- _Brief_
Please copy the lines below verbatim, starting with the line that contains "En entrant sur" and going on through the line that contains "inscrits à Curio ?".

# # # #

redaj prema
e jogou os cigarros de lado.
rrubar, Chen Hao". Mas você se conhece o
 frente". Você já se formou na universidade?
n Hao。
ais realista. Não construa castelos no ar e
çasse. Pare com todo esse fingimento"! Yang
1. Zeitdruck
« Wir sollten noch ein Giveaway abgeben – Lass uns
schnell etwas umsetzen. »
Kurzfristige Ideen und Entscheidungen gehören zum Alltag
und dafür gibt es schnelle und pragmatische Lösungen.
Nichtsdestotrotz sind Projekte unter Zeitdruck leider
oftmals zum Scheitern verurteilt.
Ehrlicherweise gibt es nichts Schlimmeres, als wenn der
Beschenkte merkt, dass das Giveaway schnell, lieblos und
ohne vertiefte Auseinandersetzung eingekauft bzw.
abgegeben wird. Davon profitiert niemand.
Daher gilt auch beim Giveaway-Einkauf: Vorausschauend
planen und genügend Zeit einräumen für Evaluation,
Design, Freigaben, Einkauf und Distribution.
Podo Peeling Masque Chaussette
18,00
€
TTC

# # # #

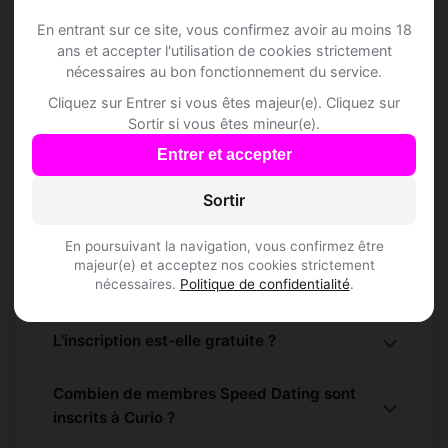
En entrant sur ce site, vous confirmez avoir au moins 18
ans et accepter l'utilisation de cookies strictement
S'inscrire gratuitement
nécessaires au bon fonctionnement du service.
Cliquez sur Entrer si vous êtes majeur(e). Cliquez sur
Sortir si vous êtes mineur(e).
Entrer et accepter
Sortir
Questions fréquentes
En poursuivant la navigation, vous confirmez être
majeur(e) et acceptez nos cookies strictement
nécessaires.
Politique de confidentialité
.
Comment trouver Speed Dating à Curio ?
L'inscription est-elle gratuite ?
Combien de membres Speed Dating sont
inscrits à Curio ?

# # # #

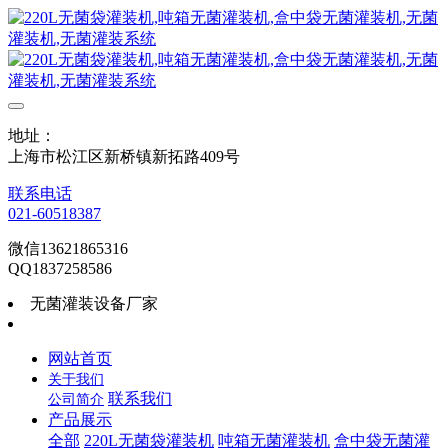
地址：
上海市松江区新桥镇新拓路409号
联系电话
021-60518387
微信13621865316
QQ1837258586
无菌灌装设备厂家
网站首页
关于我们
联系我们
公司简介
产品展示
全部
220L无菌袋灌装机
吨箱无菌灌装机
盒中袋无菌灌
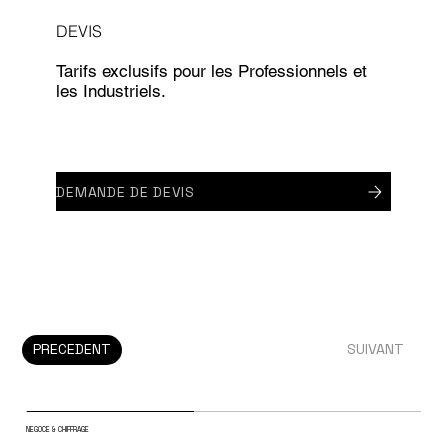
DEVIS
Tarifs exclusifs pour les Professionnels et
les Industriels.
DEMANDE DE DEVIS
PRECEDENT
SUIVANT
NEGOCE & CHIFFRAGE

# # # #

- _Written response_
En entrant sur ce site, vous confirmez avoir au moins 18
ans et accepter l'utilisation de cookies strictement
S'inscrire gratuitement
nécessaires au bon fonctionnement du service.
Cliquez sur Entrer si vous êtes majeur(e). Cliquez sur
Sortir si vous êtes mineur(e).
Entrer et accepter
Sortir
Questions fréquentes
En poursuivant la navigation, vous confirmez être
majeur(e) et acceptez nos cookies strictement
nécessaires.
Politique de confidentialité
.
Comment trouver Speed Dating à Curio ?
L'inscription est-elle gratuite ?
Combien de membres Speed Dating sont
inscrits à Curio ?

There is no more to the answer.